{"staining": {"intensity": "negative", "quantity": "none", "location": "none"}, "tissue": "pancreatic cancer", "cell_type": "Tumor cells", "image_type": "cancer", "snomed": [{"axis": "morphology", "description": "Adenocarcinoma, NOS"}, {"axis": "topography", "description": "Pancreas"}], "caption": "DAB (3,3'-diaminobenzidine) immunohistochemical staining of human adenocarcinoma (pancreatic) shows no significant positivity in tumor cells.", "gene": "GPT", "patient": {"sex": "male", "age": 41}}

---

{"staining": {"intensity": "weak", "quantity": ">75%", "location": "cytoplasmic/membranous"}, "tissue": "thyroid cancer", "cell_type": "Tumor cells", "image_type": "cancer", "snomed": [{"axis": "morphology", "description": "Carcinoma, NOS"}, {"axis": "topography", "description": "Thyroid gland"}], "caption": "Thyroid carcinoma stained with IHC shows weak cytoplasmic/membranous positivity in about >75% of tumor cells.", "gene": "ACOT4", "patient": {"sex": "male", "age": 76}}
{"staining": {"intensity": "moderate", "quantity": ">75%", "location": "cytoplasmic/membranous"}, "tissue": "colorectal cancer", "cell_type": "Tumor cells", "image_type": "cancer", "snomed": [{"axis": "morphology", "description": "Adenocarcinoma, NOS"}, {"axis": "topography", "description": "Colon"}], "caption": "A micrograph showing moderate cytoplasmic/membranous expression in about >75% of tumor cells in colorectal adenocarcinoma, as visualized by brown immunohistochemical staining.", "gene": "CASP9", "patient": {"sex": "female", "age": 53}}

§ WHAT YOU SHOULD DO
The word "shows" occurs on some lines of the data. Give the number of those lines only.

§ SOLUTION
2